Financial statement frauds by listed firms pose significant challenges to public investors and jeopardize the stability of financial markets. Previous studies have identified deceptive verbal and vocal cues from earnings conference calls as indicators of financial statement fraud. However, these studies only extracted managers' verbal and vocal cues separately over the entire call, neglecting the utterance-level fusion between verbal and vocal cues as well as the multi-turn interaction between analysts and managers. To fill this gap, we develop a novel end-to-end contrastive multimodal dialogue network (CMMD) that considers both verbal-vocal fusion and multi-role interactions to uncover hidden deceptive cues in earnings conference calls. The proposed model comprises two core modules, namely, the Multimodal Fusion Learning module and the Dialogue Interaction Learning module.
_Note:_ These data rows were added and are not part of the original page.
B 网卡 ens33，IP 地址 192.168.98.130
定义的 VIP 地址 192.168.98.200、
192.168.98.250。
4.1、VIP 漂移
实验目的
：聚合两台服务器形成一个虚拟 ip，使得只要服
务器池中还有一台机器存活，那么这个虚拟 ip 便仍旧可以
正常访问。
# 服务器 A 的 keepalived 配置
Building on Vrij's verbal-nonverbal complementary mechanisms in deception detection, the designed Multimodal Fusion Learning employs contrastive learning to align verbal and vocal cues and a co-attention mechanism to learn cross-modal interaction. Inspired by the Interpersonal Deception Theory that emphasizes the dynamic interaction process between deceivers and targets, the Dialogue Interaction Learning utilizes a dialogue-aware co-attention mechanism to model multi-turn analyst-manager interaction and uses contrastive learning to improve dialogue representations. Our extensive empirical results show that CMMD achieves 8.64 % improvement in detecting fraudulent cases compared to the best baseline model. As such, our study advances the research frontier in fraud detection and contributes an innovative IT artifact in practice.

查看原文本刊更多论文

财报电话会议能说更多谎言吗？一种用于高级财务报表欺诈检测的对比多模式对话网络

上市公司财务报表舞弊对公众投资者构成重大挑战，并危及金融市场的稳定。先前的研究已经确定了来自盈利电话会议的欺骗性口头和口头线索，作为财务报表欺诈的指标。然而，这些研究只是在整个电话会议中分别提取了管理者的言语和声音线索，而忽略了言语和声音线索在话语层面的融合以及分析师与管理者之间的多回合互动。为了填补这一空白，我们开发了一种新颖的端到端对比多模态对话网络（CMMD），该网络考虑了语言-语音融合和多角色互动，以发现财报电话会议中隐藏的欺骗性线索。该模型包括两个核心模块，即多模态融合学习模块和对话交互学习模块。基于Vrij在欺骗检测中的语言-非语言互补机制，设计的多模态融合学习采用对比学习来对齐语言和声音线索，并采用共同注意机制来学习跨模态交互。受人际欺骗理论的启发，强调欺骗者与目标之间的动态互动过程，对话互动学习利用对话感知的共同注意机制来模拟多回合分析者与管理者之间的互动，并利用对比学习来改进对话表征。我们广泛的实证结果表明，与最佳基线模型相比，CMMD在检测欺诈案件方面实现了8.64%的提高。因此，我们的研究推动了欺诈检测的研究前沿，并在实践中贡献了创新的IT工件。

本文章由计算机程序翻译，如有差异，请以英文原文为准。

求助全文

约1分钟内获得全文求助全文

来源期刊

Decision Support Systems 工程技术-计算机：人工智能

CiteScore

14.70

自引率

6.70%

发文量

119

审稿时长

13 months

期刊介绍： The common thread of articles published in Decision Support Systems is their relevance to theoretical and technical issues in the support of enhanced decision making. The areas addressed may include foundations, functionality, interfaces, implementation, impacts, and evaluation of decision support systems (DSSs).